BEGIN SOURCE MATERIAL
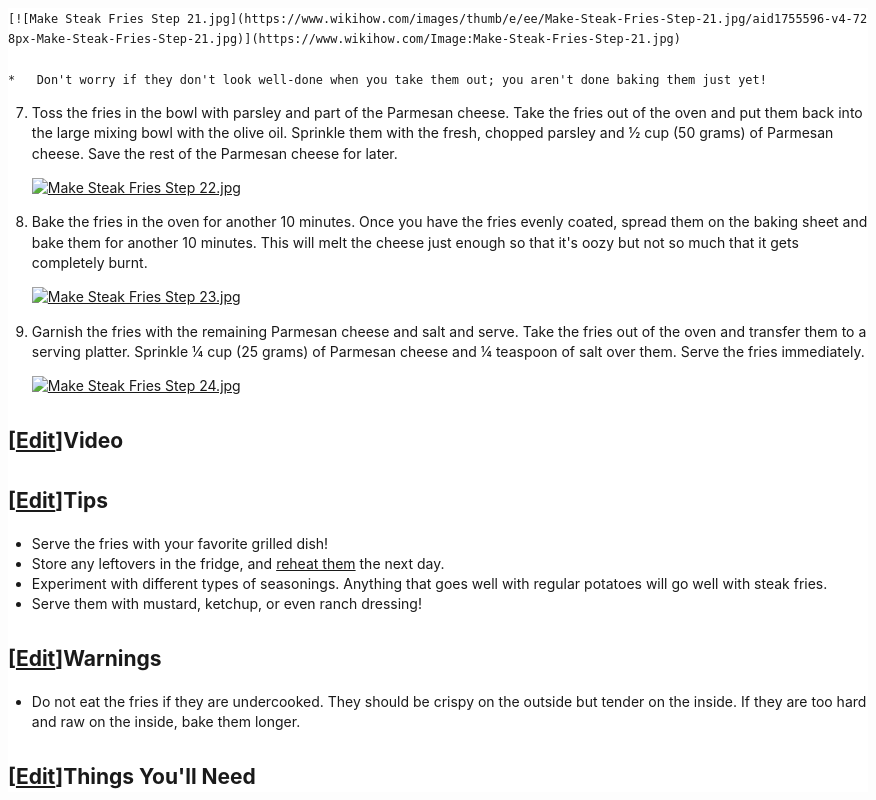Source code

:    [![Make Steak Fries Step 21.jpg](https://www.wikihow.com/images/thumb/e/ee/Make-Steak-Fries-Step-21.jpg/aid1755596-v4-728px-Make-Steak-Fries-Step-21.jpg)](https://www.wikihow.com/Image:Make-Steak-Fries-Step-21.jpg)
    
    *   Don't worry if they don't look well-done when you take them out; you aren't done baking them just yet!
7.  Toss the fries in the bowl with parsley and part of the Parmesan cheese. Take the fries out of the oven and put them back into the large mixing bowl with the olive oil. Sprinkle them with the fresh, chopped parsley and ½ cup (50 grams) of Parmesan cheese. Save the rest of the Parmesan cheese for later.
    
    [![Make Steak Fries Step 22.jpg](https://www.wikihow.com/images/thumb/f/fe/Make-Steak-Fries-Step-22.jpg/aid1755596-v4-728px-Make-Steak-Fries-Step-22.jpg)](https://www.wikihow.com/Image:Make-Steak-Fries-Step-22.jpg)
    
8.  Bake the fries in the oven for another 10 minutes. Once you have the fries evenly coated, spread them on the baking sheet and bake them for another 10 minutes. This will melt the cheese just enough so that it's oozy but not so much that it gets completely burnt.
    
    [![Make Steak Fries Step 23.jpg](https://www.wikihow.com/images/thumb/a/ac/Make-Steak-Fries-Step-23.jpg/aid1755596-v4-728px-Make-Steak-Fries-Step-23.jpg)](https://www.wikihow.com/Image:Make-Steak-Fries-Step-23.jpg)
    
9.  Garnish the fries with the remaining Parmesan cheese and salt and serve. Take the fries out of the oven and transfer them to a serving platter. Sprinkle ¼ cup (25 grams) of Parmesan cheese and ¼ teaspoon of salt over them. Serve the fries immediately.
    
    [![Make Steak Fries Step 24.jpg](https://www.wikihow.com/images/thumb/e/ee/Make-Steak-Fries-Step-24.jpg/aid1755596-v4-728px-Make-Steak-Fries-Step-24.jpg)](https://www.wikihow.com/Image:Make-Steak-Fries-Step-24.jpg)
    

  

\[[Edit](https://www.wikihow.com/index.php?title=Make-Steak-Fries&action=edit&section=9 "Edit section: Video")\]Video
---------------------------------------------------------------------------------------------------------------------

\[[Edit](https://www.wikihow.com/index.php?title=Make-Steak-Fries&action=edit&section=10 "Edit section: Tips")\]Tips
--------------------------------------------------------------------------------------------------------------------

*   Serve the fries with your favorite grilled dish!
*   Store any leftovers in the fridge, and [reheat them](https://www.wikihow.com/Reheat-French-Fries "Reheat French Fries") the next day.
*   Experiment with different types of seasonings. Anything that goes well with regular potatoes will go well with steak fries.
*   Serve them with mustard, ketchup, or even ranch dressing!

\[[Edit](https://www.wikihow.com/index.php?title=Make-Steak-Fries&action=edit&section=11 "Edit section: Warnings")\]Warnings
----------------------------------------------------------------------------------------------------------------------------

*   Do not eat the fries if they are undercooked. They should be crispy on the outside but tender on the inside. If they are too hard and raw on the inside, bake them longer.

\[[Edit](https://www.wikihow.com/index.php?title=Make-Steak-Fries&action=edit&section=12 "Edit section: Things You'll Need")\]Things You'll Need
------------------------------------------------------------------------------------------------------------------------------------------------
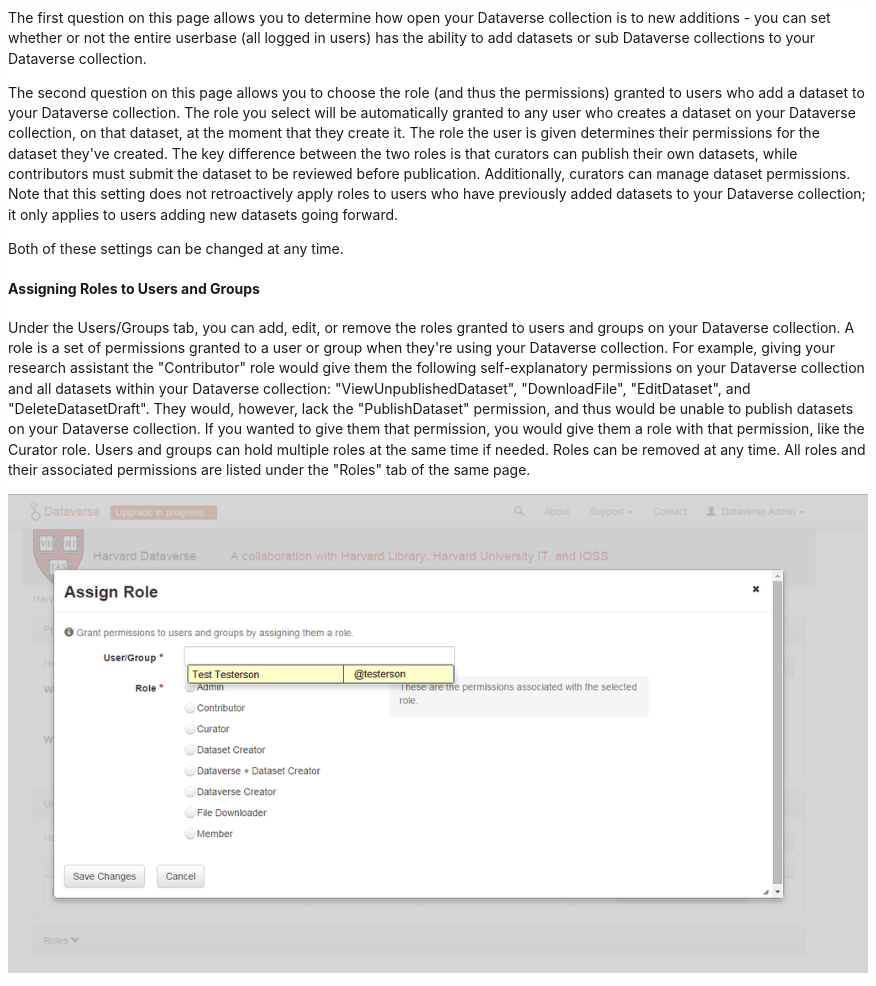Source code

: The first question on this page allows you to determine how open your
Dataverse collection is to new additions - you can set whether or not
the entire userbase (all logged in users) has the ability to add
datasets or sub Dataverse collections to your Dataverse collection.

The second question on this page allows you to choose the role (and thus
the permissions) granted to users who add a dataset to your Dataverse
collection. The role you select will be automatically granted to any
user who creates a dataset on your Dataverse collection, on that
dataset, at the moment that they create it. The role the user is given
determines their permissions for the dataset they've created. The key
difference between the two roles is that curators can publish their own
datasets, while contributors must submit the dataset to be reviewed
before publication. Additionally, curators can manage dataset
permissions. Note that this setting does not retroactively apply roles
to users who have previously added datasets to your Dataverse
collection; it only applies to users adding new datasets going forward.

Both of these settings can be changed at any time.

#### Assigning Roles to Users and Groups

Under the Users/Groups tab, you can add, edit, or remove the roles
granted to users and groups on your Dataverse collection. A role is a
set of permissions granted to a user or group when they're using your
Dataverse collection. For example, giving your research assistant the
"Contributor" role would give them the following self-explanatory
permissions on your Dataverse collection and all datasets within your
Dataverse collection: "ViewUnpublishedDataset", "DownloadFile",
"EditDataset", and "DeleteDatasetDraft". They would, however, lack
the "PublishDataset" permission, and thus would be unable to publish
datasets on your Dataverse collection. If you wanted to give them that
permission, you would give them a role with that permission, like the
Curator role. Users and groups can hold multiple roles at the same time
if needed. Roles can be removed at any time. All roles and their
associated permissions are listed under the "Roles" tab of the same
page.

![Dataverse assign role user/group permission](./img/dv4.png)
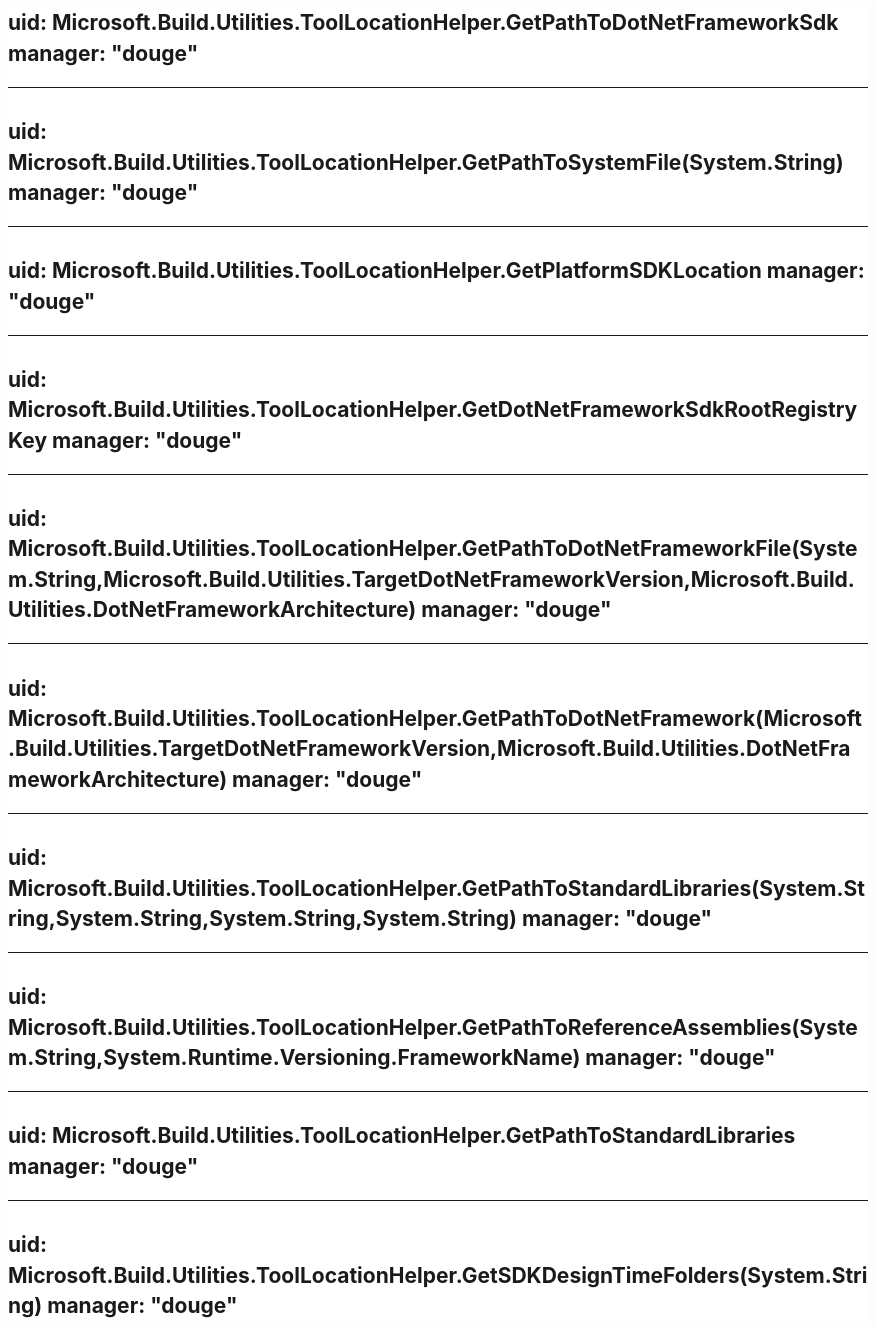 uid: Microsoft.Build.Utilities.ToolLocationHelper.GetPathToDotNetFrameworkSdk
manager: "douge"
---

---
uid: Microsoft.Build.Utilities.ToolLocationHelper.GetPathToSystemFile(System.String)
manager: "douge"
---

---
uid: Microsoft.Build.Utilities.ToolLocationHelper.GetPlatformSDKLocation
manager: "douge"
---

---
uid: Microsoft.Build.Utilities.ToolLocationHelper.GetDotNetFrameworkSdkRootRegistryKey
manager: "douge"
---

---
uid: Microsoft.Build.Utilities.ToolLocationHelper.GetPathToDotNetFrameworkFile(System.String,Microsoft.Build.Utilities.TargetDotNetFrameworkVersion,Microsoft.Build.Utilities.DotNetFrameworkArchitecture)
manager: "douge"
---

---
uid: Microsoft.Build.Utilities.ToolLocationHelper.GetPathToDotNetFramework(Microsoft.Build.Utilities.TargetDotNetFrameworkVersion,Microsoft.Build.Utilities.DotNetFrameworkArchitecture)
manager: "douge"
---

---
uid: Microsoft.Build.Utilities.ToolLocationHelper.GetPathToStandardLibraries(System.String,System.String,System.String,System.String)
manager: "douge"
---

---
uid: Microsoft.Build.Utilities.ToolLocationHelper.GetPathToReferenceAssemblies(System.String,System.Runtime.Versioning.FrameworkName)
manager: "douge"
---

---
uid: Microsoft.Build.Utilities.ToolLocationHelper.GetPathToStandardLibraries
manager: "douge"
---

---
uid: Microsoft.Build.Utilities.ToolLocationHelper.GetSDKDesignTimeFolders(System.String)
manager: "douge"
---
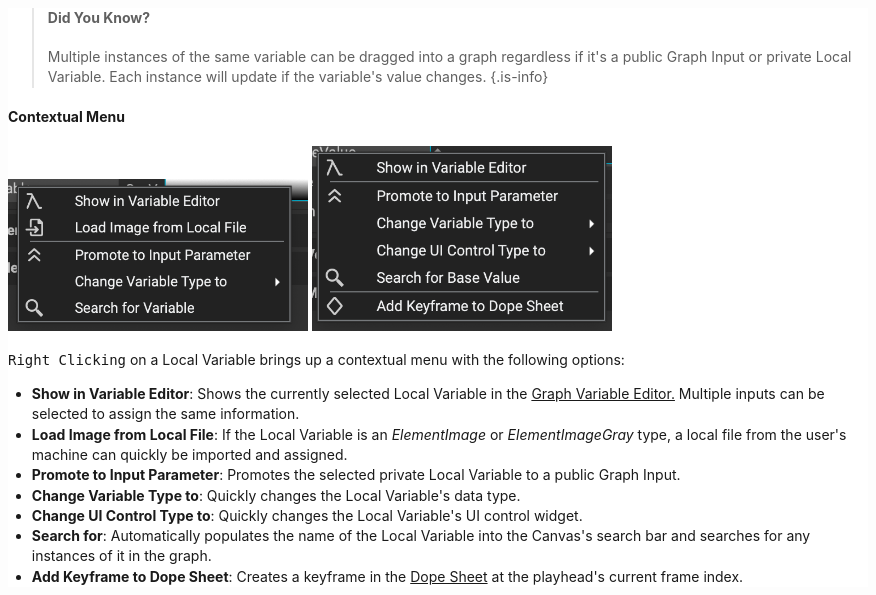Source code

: > #### Did You Know?
> Multiple instances of the same variable can be dragged into a graph regardless if it's a public Graph Input or private Local Variable. Each instance will update if the variable's value changes.
{.is-info}

#### Contextual Menu

<img src="/instamat_studio/canvas/goe_local_variables_context1.png" alt="GOE Local Variables Context Menu when Graph Selected" width="300"/>
<img src="/instamat_studio/canvas/goe_local_variables_context2.png" alt="GOE Local Variables Context Menu when Graph Selected" width="300"/>

<kbd>Right Clicking</kbd> on a Local Variable brings up a contextual menu with the following options:

- **Show in Variable Editor**: Shows the currently selected Local Variable in the <a href="">Graph Variable Editor.</a> Multiple inputs can be selected to assign the same information.
- **Load Image from Local File**: If the Local Variable is an *ElementImage* or *ElementImageGray* type, a local file from the user's machine can quickly be imported and assigned.
- **Promote to Input Parameter**: Promotes the selected private Local Variable to a public Graph Input.
- **Change Variable Type to**: Quickly changes the Local Variable's data type.
- **Change UI Control Type to**: Quickly changes the Local Variable's UI control widget.
- **Search for**: Automatically populates the name of the Local Variable into the Canvas's search bar and searches for any instances of it in the graph.
- **Add Keyframe to Dope Sheet**: Creates a keyframe in the <a href="">Dope Sheet</a> at the playhead's current frame index.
END SOURCE MATERIAL
__WHAT IS EXPECTED__
Reproduce all of the lines above without alteration, omitting the pictures from your answer.

__OUTPUT OF THE TASK__
Source code

:    [![Make Steak Fries Step 21.jpg](https://www.wikihow.com/images/thumb/e/ee/Make-Steak-Fries-Step-21.jpg/aid1755596-v4-728px-Make-Steak-Fries-Step-21.jpg)](https://www.wikihow.com/Image:Make-Steak-Fries-Step-21.jpg)
    
    *   Don't worry if they don't look well-done when you take them out; you aren't done baking them just yet!
7.  Toss the fries in the bowl with parsley and part of the Parmesan cheese. Take the fries out of the oven and put them back into the large mixing bowl with the olive oil. Sprinkle them with the fresh, chopped parsley and ½ cup (50 grams) of Parmesan cheese. Save the rest of the Parmesan cheese for later.
    
    [![Make Steak Fries Step 22.jpg](https://www.wikihow.com/images/thumb/f/fe/Make-Steak-Fries-Step-22.jpg/aid1755596-v4-728px-Make-Steak-Fries-Step-22.jpg)](https://www.wikihow.com/Image:Make-Steak-Fries-Step-22.jpg)
    
8.  Bake the fries in the oven for another 10 minutes. Once you have the fries evenly coated, spread them on the baking sheet and bake them for another 10 minutes. This will melt the cheese just enough so that it's oozy but not so much that it gets completely burnt.
    
    [![Make Steak Fries Step 23.jpg](https://www.wikihow.com/images/thumb/a/ac/Make-Steak-Fries-Step-23.jpg/aid1755596-v4-728px-Make-Steak-Fries-Step-23.jpg)](https://www.wikihow.com/Image:Make-Steak-Fries-Step-23.jpg)
    
9.  Garnish the fries with the remaining Parmesan cheese and salt and serve. Take the fries out of the oven and transfer them to a serving platter. Sprinkle ¼ cup (25 grams) of Parmesan cheese and ¼ teaspoon of salt over them. Serve the fries immediately.
    
    [![Make Steak Fries Step 24.jpg](https://www.wikihow.com/images/thumb/e/ee/Make-Steak-Fries-Step-24.jpg/aid1755596-v4-728px-Make-Steak-Fries-Step-24.jpg)](https://www.wikihow.com/Image:Make-Steak-Fries-Step-24.jpg)
    

  

\[[Edit](https://www.wikihow.com/index.php?title=Make-Steak-Fries&action=edit&section=9 "Edit section: Video")\]Video
---------------------------------------------------------------------------------------------------------------------

\[[Edit](https://www.wikihow.com/index.php?title=Make-Steak-Fries&action=edit&section=10 "Edit section: Tips")\]Tips
--------------------------------------------------------------------------------------------------------------------

*   Serve the fries with your favorite grilled dish!
*   Store any leftovers in the fridge, and [reheat them](https://www.wikihow.com/Reheat-French-Fries "Reheat French Fries") the next day.
*   Experiment with different types of seasonings. Anything that goes well with regular potatoes will go well with steak fries.
*   Serve them with mustard, ketchup, or even ranch dressing!

\[[Edit](https://www.wikihow.com/index.php?title=Make-Steak-Fries&action=edit&section=11 "Edit section: Warnings")\]Warnings
----------------------------------------------------------------------------------------------------------------------------

*   Do not eat the fries if they are undercooked. They should be crispy on the outside but tender on the inside. If they are too hard and raw on the inside, bake them longer.

\[[Edit](https://www.wikihow.com/index.php?title=Make-Steak-Fries&action=edit&section=12 "Edit section: Things You'll Need")\]Things You'll Need
------------------------------------------------------------------------------------------------------------------------------------------------
Source code

: The first question on this page allows you to determine how open your
Dataverse collection is to new additions - you can set whether or not
the entire userbase (all logged in users) has the ability to add
datasets or sub Dataverse collections to your Dataverse collection.

The second question on this page allows you to choose the role (and thus
the permissions) granted to users who add a dataset to your Dataverse
collection. The role you select will be automatically granted to any
user who creates a dataset on your Dataverse collection, on that
dataset, at the moment that they create it. The role the user is given
determines their permissions for the dataset they've created. The key
difference between the two roles is that curators can publish their own
datasets, while contributors must submit the dataset to be reviewed
before publication. Additionally, curators can manage dataset
permissions. Note that this setting does not retroactively apply roles
to users who have previously added datasets to your Dataverse
collection; it only applies to users adding new datasets going forward.

Both of these settings can be changed at any time.

#### Assigning Roles to Users and Groups

Under the Users/Groups tab, you can add, edit, or remove the roles
granted to users and groups on your Dataverse collection. A role is a
set of permissions granted to a user or group when they're using your
Dataverse collection. For example, giving your research assistant the
"Contributor" role would give them the following self-explanatory
permissions on your Dataverse collection and all datasets within your
Dataverse collection: "ViewUnpublishedDataset", "DownloadFile",
"EditDataset", and "DeleteDatasetDraft". They would, however, lack
the "PublishDataset" permission, and thus would be unable to publish
datasets on your Dataverse collection. If you wanted to give them that
permission, you would give them a role with that permission, like the
Curator role. Users and groups can hold multiple roles at the same time
if needed. Roles can be removed at any time. All roles and their
associated permissions are listed under the "Roles" tab of the same
page.

![Dataverse assign role user/group permission](./img/dv4.png)
 uid: Microsoft.Build.Utilities.ToolLocationHelper.GetPathToDotNetFrameworkSdk
manager: "douge"
---

---
uid: Microsoft.Build.Utilities.ToolLocationHelper.GetPathToSystemFile(System.String)
manager: "douge"
---

---
uid: Microsoft.Build.Utilities.ToolLocationHelper.GetPlatformSDKLocation
manager: "douge"
---

---
uid: Microsoft.Build.Utilities.ToolLocationHelper.GetDotNetFrameworkSdkRootRegistryKey
manager: "douge"
---

---
uid: Microsoft.Build.Utilities.ToolLocationHelper.GetPathToDotNetFrameworkFile(System.String,Microsoft.Build.Utilities.TargetDotNetFrameworkVersion,Microsoft.Build.Utilities.DotNetFrameworkArchitecture)
manager: "douge"
---

---
uid: Microsoft.Build.Utilities.ToolLocationHelper.GetPathToDotNetFramework(Microsoft.Build.Utilities.TargetDotNetFrameworkVersion,Microsoft.Build.Utilities.DotNetFrameworkArchitecture)
manager: "douge"
---

---
uid: Microsoft.Build.Utilities.ToolLocationHelper.GetPathToStandardLibraries(System.String,System.String,System.String,System.String)
manager: "douge"
---

---
uid: Microsoft.Build.Utilities.ToolLocationHelper.GetPathToReferenceAssemblies(System.String,System.Runtime.Versioning.FrameworkName)
manager: "douge"
---

---
uid: Microsoft.Build.Utilities.ToolLocationHelper.GetPathToStandardLibraries
manager: "douge"
---

---
uid: Microsoft.Build.Utilities.ToolLocationHelper.GetSDKDesignTimeFolders(System.String)
manager: "douge"
---
Source code

: > #### Did You Know?
> Multiple instances of the same variable can be dragged into a graph regardless if it's a public Graph Input or private Local Variable. Each instance will update if the variable's value changes.
{.is-info}

#### Contextual Menu

<img src="/instamat_studio/canvas/goe_local_variables_context1.png" alt="GOE Local Variables Context Menu when Graph Selected" width="300"/>
<img src="/instamat_studio/canvas/goe_local_variables_context2.png" alt="GOE Local Variables Context Menu when Graph Selected" width="300"/>

<kbd>Right Clicking</kbd> on a Local Variable brings up a contextual menu with the following options:

- **Show in Variable Editor**: Shows the currently selected Local Variable in the <a href="">Graph Variable Editor.</a> Multiple inputs can be selected to assign the same information.
- **Load Image from Local File**: If the Local Variable is an *ElementImage* or *ElementImageGray* type, a local file from the user's machine can quickly be imported and assigned.
- **Promote to Input Parameter**: Promotes the selected private Local Variable to a public Graph Input.
- **Change Variable Type to**: Quickly changes the Local Variable's data type.
- **Change UI Control Type to**: Quickly changes the Local Variable's UI control widget.
- **Search for**: Automatically populates the name of the Local Variable into the Canvas's search bar and searches for any instances of it in the graph.
- **Add Keyframe to Dope Sheet**: Creates a keyframe in the <a href="">Dope Sheet</a> at the playhead's current frame index.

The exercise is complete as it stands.